Goal of the exercise: Within the records below is a range that opens at the line with "thumb mcp: (685, 263)" and closes at the line with "ring mcp: (719, 243)". Return that range word for word, both ends included, and only that range.

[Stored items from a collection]
——————————

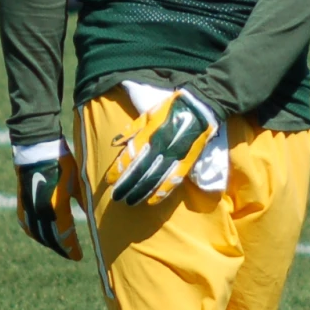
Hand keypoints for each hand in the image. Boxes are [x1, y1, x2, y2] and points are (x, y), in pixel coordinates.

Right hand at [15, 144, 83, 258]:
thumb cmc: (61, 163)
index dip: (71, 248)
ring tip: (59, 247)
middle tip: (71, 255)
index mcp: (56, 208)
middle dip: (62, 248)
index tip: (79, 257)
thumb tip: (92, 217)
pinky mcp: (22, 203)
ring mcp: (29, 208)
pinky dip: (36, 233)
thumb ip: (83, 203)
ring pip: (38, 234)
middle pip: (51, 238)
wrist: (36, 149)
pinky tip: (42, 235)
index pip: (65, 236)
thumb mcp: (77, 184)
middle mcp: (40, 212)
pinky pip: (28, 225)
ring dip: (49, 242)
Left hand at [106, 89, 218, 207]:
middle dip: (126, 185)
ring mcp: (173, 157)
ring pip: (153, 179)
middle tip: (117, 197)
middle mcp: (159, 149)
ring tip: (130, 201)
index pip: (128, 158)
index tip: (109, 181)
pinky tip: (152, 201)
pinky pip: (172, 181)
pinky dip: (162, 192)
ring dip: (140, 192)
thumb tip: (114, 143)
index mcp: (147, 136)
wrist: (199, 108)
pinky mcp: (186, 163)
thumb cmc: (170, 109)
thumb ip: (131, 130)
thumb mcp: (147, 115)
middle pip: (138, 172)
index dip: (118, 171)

——————————

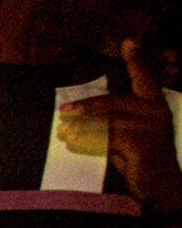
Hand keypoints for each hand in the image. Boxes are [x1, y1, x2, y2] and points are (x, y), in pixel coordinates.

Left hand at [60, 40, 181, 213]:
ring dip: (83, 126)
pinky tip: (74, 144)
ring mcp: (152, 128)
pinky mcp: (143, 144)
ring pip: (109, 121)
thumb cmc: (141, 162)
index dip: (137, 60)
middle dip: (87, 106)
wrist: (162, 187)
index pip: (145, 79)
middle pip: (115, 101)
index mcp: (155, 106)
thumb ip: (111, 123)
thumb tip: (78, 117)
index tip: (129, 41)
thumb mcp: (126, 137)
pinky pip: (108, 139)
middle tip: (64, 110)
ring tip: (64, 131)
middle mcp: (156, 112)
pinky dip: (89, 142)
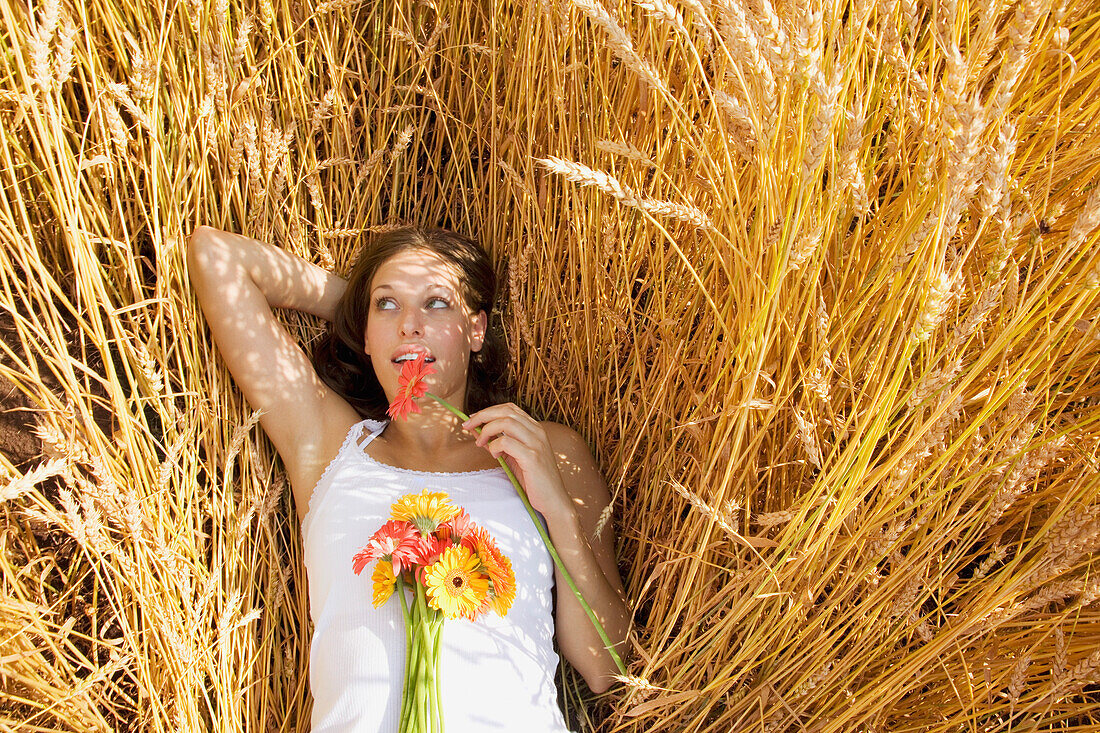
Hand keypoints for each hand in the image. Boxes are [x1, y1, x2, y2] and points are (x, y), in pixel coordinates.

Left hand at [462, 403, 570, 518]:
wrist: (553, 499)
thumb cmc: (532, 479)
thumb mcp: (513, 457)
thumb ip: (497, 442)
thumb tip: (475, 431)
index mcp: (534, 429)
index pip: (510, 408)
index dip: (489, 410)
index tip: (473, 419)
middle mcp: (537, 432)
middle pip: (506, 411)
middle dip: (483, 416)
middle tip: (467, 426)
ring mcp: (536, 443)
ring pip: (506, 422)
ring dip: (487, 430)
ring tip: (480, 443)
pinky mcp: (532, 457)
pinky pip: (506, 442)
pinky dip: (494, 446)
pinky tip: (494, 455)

——————————

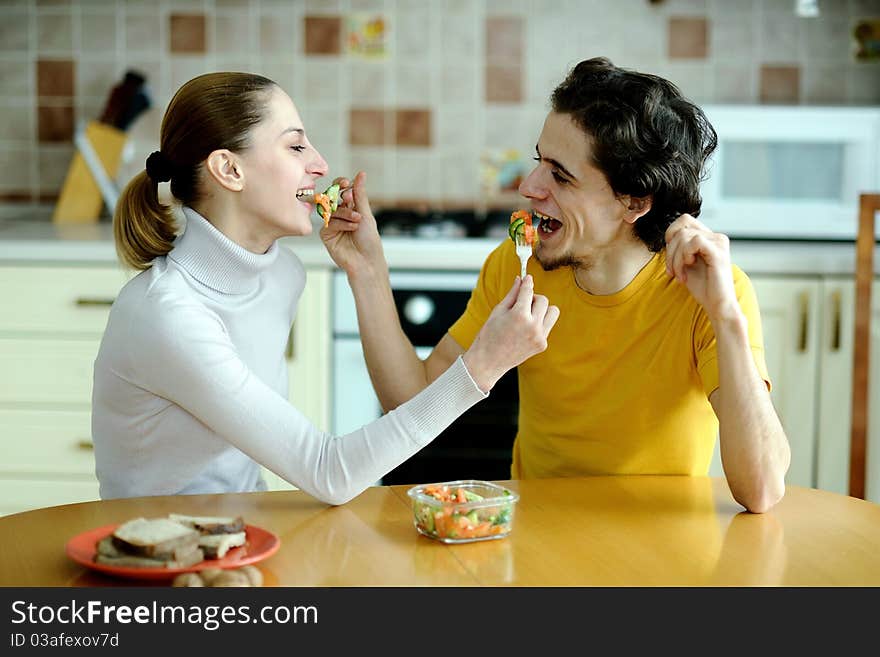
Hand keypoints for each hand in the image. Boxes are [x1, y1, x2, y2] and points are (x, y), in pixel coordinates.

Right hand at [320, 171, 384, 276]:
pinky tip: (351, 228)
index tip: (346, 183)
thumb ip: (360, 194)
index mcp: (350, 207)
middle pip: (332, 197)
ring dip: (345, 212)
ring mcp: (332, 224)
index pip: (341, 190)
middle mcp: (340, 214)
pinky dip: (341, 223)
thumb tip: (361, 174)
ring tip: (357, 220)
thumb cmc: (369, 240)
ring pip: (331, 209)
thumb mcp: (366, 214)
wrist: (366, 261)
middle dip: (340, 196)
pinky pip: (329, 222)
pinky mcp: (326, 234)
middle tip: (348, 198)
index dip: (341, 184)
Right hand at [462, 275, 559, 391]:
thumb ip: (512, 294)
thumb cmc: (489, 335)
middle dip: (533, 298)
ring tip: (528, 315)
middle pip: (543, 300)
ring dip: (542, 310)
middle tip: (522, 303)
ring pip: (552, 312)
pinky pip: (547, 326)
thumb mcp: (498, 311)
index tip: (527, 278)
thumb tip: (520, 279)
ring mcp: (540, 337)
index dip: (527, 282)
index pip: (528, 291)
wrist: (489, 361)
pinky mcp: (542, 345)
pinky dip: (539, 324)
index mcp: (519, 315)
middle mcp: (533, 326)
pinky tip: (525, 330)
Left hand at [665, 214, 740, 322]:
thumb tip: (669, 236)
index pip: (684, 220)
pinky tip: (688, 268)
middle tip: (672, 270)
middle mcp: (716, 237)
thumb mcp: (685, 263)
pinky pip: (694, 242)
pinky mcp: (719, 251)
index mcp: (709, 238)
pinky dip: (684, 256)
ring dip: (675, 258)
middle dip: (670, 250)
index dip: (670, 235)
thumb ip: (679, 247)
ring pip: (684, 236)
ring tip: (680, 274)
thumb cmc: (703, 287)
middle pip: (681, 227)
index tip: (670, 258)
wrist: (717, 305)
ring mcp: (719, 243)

——————————

Solution:
thumb mcp: (685, 263)
pinky pip: (694, 242)
pinky mcp: (719, 251)
index mcp: (709, 238)
pinky dip: (684, 256)
ring dip: (675, 258)
middle dip: (670, 250)
index dip: (670, 235)
thumb ip: (679, 247)
ring pip: (684, 236)
ring tip: (680, 274)
thumb cmc: (703, 287)
middle pip: (681, 227)
index tip: (670, 258)
wrist: (717, 305)
ring mcp: (719, 243)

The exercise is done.